Denis Wirtz, the Theophilus Halley Smoot Professor of Engineering Science, and colleagues found that the discrepancies were due to different measurement techniques. In a paper recently published in Nature Methods, they provide an analysis of measurements obtained by some of the most common methods and discuss the importance of selecting an appropriate technique for the biological issue being investigated.
“We wanted the paper to be a practical guide for the nonexpert to decide which technique to use for which purpose and to make cell mechanics a little more prominent,” says Wirtz, who is also vice provost for research for Johns Hopkins.
Cell mechanics, a field that has grown rapidly in recent years, is crucial in cancer research; there is a strong correlation between the stiffness of tumor cells and how readily they metastasize. More generally, it offers insight into how cells behave, rather than what they are capable of doing. As the field has grown, a wide range of approaches to measurement have developed, so Wirtz says it’s time to “push pause” and standardize the most appropriate techniques. Unifying the maturing field around a common set of approaches will make cell mechanics more valuable to the larger cancer research community, he says.

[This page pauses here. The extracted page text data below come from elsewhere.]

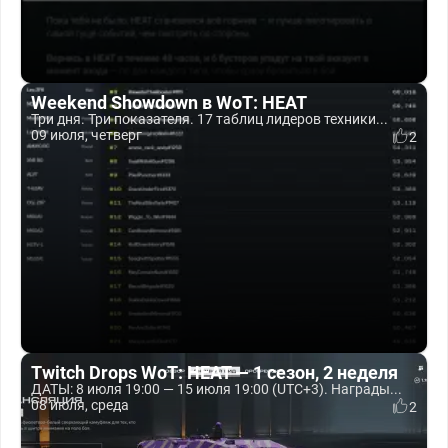
Weekend Showdown в WoT: HEAT
Три дня. Три показателя. 17 таблиц лидеров техники...
09 июля, четверг
2
Twitch Drops WoT: HEAT — 1 сезон, 2 неделя
ДАТЫ: 8 июля 19:00 — 15 июля 19:00 (UTC+3). Награды...
08 июля, среда
2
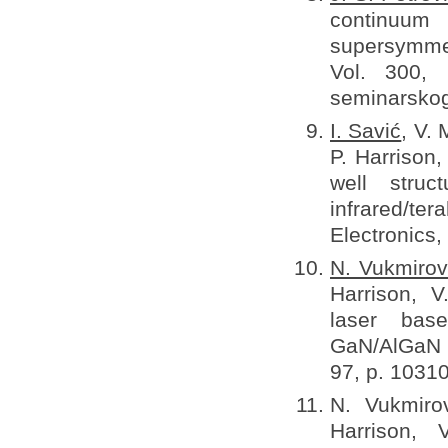
continuum
supersymme
Vol. 300, 
seminarskog
I. Savić
, V. 
P. Harrison
well struc
infrared/
Electronics,
N. Vukmirov
Harrison, V
laser bas
GaN/AlGaN d
97, p. 10310
N. Vukmiro
Harrison,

The result of the study—which involved co-authors across the U.S., France, and Germany—is a catalog of measurement variations among common techniques, paving the way for standardized protocols that yield consistent results across researchers and a clear way forward for the field. “Having co-authors in different countries was a signal that this is not a single institution’s version, but that it’s inclusive from the beginning,” Wirtz says.
After laying the groundwork with cultured cells, Wirtz says the next step is to do similar research in vivo, in acknowledgement that the macroenvironment has its own impact on the physical properties of cells. In the very long term, Wirtz envisions cell mechanics assessments—with simplified measurements—as one of many tests offered to patients in clinical settings.